Research and Collaborations
Our collaborations within the industry include research-sponsored programs by GSK and Merck, respectively, in the areas of influenza vaccines and cancer immunotherapy through the use of oncolytic viruses. We have built on current institutional strengths and recruited new faculty with the goal of developing a broad program that spans basic discovery, animal models, clinical trials, and investigation. The study of emerging pathogens, and the development of methods for rapid detection as well as effective therapeutic and prophylactic approaches, uniquely demands the merger of basic and clinical science with clinical care.

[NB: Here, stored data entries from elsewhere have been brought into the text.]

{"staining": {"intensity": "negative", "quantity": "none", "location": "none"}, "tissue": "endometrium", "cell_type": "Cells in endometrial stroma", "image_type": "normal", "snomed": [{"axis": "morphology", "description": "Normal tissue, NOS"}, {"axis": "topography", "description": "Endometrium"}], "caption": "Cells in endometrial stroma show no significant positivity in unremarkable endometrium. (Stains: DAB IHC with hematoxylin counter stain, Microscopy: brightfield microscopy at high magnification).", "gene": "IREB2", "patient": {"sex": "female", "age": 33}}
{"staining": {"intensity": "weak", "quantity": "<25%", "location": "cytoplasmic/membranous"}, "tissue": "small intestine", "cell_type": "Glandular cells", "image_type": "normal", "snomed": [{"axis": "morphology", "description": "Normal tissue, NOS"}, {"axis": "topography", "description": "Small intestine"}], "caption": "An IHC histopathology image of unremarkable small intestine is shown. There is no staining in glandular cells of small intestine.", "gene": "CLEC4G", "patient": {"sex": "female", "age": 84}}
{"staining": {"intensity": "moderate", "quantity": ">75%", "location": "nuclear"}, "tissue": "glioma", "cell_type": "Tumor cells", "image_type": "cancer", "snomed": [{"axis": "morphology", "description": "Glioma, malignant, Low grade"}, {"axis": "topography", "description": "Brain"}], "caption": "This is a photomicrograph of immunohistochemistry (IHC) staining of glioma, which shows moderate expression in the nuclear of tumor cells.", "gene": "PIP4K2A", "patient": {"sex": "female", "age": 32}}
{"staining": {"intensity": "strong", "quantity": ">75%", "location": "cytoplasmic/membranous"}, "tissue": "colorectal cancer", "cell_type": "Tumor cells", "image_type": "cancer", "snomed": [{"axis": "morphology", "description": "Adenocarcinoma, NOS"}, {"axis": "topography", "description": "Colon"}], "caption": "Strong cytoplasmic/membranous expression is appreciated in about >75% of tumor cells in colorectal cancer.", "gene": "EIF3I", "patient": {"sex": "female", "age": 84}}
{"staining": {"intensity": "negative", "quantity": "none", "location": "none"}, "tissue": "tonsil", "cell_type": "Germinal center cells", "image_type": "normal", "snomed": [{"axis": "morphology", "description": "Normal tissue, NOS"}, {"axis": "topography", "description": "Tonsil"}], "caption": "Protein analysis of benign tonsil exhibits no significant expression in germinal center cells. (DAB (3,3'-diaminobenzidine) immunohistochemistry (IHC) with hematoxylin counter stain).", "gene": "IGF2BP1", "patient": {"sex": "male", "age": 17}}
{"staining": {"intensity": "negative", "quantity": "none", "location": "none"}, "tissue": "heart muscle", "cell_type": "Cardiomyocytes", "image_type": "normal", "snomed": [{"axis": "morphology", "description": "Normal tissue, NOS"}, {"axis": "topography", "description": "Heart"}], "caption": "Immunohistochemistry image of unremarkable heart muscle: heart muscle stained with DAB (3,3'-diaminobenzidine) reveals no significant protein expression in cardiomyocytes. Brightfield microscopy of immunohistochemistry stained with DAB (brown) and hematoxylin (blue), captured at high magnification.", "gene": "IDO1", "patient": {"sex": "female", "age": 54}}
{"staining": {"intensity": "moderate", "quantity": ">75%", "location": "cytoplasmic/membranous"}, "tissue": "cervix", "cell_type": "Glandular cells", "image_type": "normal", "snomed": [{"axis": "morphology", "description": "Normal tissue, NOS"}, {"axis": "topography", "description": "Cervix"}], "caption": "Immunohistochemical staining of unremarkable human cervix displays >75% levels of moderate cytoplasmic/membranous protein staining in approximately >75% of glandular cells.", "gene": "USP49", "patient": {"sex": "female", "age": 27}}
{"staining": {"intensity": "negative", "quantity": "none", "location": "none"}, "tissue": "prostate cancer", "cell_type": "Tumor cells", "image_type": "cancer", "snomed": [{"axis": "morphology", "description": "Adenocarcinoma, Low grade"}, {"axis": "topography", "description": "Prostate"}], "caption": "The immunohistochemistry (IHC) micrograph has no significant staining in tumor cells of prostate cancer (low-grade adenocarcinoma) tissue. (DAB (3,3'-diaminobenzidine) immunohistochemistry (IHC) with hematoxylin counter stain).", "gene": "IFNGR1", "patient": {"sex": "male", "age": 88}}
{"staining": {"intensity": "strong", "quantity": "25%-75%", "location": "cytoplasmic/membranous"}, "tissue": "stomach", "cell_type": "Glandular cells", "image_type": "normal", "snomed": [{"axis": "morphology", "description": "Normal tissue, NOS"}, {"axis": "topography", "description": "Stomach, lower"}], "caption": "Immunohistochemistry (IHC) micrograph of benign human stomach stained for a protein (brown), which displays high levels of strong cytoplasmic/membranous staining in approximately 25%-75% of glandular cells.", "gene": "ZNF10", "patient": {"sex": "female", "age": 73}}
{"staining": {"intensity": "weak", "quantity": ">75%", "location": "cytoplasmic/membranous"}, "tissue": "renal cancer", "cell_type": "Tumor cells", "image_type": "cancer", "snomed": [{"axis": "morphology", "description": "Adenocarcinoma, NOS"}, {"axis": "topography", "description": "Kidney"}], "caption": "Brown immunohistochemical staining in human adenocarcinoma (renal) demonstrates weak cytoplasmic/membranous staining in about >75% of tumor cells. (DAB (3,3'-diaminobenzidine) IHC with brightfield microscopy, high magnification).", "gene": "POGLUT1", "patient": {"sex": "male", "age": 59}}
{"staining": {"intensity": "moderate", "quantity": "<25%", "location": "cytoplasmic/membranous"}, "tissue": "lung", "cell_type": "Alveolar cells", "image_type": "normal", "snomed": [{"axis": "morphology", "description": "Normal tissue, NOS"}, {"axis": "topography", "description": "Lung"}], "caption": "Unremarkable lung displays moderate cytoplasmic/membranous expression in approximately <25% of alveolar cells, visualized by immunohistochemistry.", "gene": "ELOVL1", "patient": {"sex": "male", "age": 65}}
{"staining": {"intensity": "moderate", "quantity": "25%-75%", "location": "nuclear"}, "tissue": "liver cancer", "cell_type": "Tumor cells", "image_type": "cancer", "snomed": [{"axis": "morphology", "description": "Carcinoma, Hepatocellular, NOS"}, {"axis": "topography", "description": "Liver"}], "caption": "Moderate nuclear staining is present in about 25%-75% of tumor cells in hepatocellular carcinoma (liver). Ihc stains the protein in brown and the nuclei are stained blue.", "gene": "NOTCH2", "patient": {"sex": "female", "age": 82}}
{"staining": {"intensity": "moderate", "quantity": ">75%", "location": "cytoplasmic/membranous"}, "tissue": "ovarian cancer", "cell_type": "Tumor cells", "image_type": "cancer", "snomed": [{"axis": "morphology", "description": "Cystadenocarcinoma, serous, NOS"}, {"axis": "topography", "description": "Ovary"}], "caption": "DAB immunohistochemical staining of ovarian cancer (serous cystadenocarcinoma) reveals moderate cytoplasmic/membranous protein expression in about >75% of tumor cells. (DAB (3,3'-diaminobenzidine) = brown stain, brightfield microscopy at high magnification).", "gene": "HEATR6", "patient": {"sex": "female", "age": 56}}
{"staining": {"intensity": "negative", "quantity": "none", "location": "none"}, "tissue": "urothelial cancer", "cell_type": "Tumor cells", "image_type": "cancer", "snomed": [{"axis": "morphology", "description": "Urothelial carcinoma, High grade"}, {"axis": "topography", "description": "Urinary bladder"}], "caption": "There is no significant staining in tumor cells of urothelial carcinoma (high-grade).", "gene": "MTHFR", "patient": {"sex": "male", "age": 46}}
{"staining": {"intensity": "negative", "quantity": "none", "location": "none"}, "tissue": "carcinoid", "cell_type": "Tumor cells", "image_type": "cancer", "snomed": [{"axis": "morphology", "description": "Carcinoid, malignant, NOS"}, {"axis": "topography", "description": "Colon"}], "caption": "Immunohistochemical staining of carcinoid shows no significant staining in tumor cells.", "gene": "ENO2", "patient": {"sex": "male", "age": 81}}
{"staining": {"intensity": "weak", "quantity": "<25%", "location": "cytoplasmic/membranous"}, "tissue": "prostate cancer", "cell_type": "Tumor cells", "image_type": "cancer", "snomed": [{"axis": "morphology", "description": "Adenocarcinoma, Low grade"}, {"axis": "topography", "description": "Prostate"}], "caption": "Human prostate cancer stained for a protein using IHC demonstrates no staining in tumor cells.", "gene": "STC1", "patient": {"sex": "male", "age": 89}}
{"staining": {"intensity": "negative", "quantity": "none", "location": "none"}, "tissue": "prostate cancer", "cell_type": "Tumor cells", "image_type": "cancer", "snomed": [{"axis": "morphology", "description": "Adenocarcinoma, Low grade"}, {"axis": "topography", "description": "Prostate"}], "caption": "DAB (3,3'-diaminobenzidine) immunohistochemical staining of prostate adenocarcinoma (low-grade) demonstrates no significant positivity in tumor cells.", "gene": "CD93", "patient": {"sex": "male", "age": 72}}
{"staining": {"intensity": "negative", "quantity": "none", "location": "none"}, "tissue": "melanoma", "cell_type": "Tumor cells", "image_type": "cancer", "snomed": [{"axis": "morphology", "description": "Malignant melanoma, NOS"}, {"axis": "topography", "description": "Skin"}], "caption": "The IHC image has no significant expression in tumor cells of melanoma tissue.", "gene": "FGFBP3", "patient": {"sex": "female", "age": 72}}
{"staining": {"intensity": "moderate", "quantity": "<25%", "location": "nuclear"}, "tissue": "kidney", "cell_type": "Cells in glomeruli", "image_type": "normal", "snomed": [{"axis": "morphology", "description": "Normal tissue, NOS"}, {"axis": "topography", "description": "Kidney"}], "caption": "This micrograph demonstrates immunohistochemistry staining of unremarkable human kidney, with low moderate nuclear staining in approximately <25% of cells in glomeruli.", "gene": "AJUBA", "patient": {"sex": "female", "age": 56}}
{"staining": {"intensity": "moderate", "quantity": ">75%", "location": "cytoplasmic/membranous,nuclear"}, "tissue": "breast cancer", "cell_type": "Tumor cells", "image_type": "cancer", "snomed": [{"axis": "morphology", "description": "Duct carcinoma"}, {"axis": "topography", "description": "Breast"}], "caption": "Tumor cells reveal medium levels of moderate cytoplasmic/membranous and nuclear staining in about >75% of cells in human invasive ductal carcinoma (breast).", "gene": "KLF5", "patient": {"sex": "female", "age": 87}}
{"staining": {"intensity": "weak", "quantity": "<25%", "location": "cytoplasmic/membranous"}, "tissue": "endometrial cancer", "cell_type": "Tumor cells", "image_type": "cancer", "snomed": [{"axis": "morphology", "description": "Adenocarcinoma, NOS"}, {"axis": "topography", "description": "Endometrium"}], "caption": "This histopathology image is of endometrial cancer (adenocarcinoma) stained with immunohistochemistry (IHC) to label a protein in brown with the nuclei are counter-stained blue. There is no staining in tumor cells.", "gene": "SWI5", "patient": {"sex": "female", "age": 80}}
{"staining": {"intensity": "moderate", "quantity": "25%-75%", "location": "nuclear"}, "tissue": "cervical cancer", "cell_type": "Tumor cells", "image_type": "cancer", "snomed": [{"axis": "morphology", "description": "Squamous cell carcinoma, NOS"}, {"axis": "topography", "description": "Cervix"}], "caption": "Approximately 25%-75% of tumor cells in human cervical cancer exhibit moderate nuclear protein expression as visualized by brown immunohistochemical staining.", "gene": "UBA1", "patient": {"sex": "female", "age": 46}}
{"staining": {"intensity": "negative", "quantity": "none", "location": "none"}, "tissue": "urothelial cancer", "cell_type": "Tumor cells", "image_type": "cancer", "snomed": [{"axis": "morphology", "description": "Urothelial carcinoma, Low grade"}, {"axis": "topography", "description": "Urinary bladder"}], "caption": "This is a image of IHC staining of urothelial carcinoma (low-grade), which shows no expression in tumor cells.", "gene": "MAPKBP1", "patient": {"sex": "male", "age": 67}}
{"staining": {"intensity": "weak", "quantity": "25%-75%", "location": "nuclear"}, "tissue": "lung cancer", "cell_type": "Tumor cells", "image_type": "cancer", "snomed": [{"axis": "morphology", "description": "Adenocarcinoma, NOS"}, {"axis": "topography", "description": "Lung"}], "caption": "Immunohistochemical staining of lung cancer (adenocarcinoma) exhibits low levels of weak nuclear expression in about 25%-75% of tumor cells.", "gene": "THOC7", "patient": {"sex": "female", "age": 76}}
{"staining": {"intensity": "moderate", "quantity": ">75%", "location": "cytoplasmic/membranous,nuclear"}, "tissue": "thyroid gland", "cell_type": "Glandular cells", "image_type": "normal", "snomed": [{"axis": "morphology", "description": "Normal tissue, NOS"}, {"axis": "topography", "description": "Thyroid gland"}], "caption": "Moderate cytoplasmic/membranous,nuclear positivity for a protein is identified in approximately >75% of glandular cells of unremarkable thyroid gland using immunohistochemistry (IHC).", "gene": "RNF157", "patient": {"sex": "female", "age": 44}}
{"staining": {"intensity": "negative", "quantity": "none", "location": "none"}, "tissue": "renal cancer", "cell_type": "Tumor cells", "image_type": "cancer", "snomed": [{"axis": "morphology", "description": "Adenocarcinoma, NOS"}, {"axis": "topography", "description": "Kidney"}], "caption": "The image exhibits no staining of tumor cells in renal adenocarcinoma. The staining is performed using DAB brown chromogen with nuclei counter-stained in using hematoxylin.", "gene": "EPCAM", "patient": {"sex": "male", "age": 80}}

While the scientists participate in basic and translational discovery, the clinical investigator and astute clinicians are sentinel providers that are essential in detecting and describing new entities. ISMMS is positioned to bring these disciplines together through GHEPI.
The Emerging Pathogens Center has a strategic vision composed of three parts:
Matching Investigators and Clinicians
The first part of the Center’s vision is to bring together investigators and clinicians from diverse disciplines of both clinical and basic research. These clinicians and investigators are presently in a number of departments and centers. By creating a framework and infrastructure for interactions and communications on a regular basis, collaborations are fostered. These ongoing interactions position our institution to respond to new outbreaks, as well as new opportunities for funding in basic, translational, and clinical research.
Identification of Needed Resources
The second part of our vision is to identify needed resources to advance the process including new faculty recruits, development of infrastructure, and establishment of interactions with industry, philanthropy, and other academic partners that will complement the existing expertise and enhance our ability to move forward in this area.
Interdisciplinary Training Program
A final component is to develop an interdisciplinary training program that can complement pre-existing department and center programs for graduate students, medical students, and post-doctoral fellows who wish to pursue careers in research in emerging pathogens.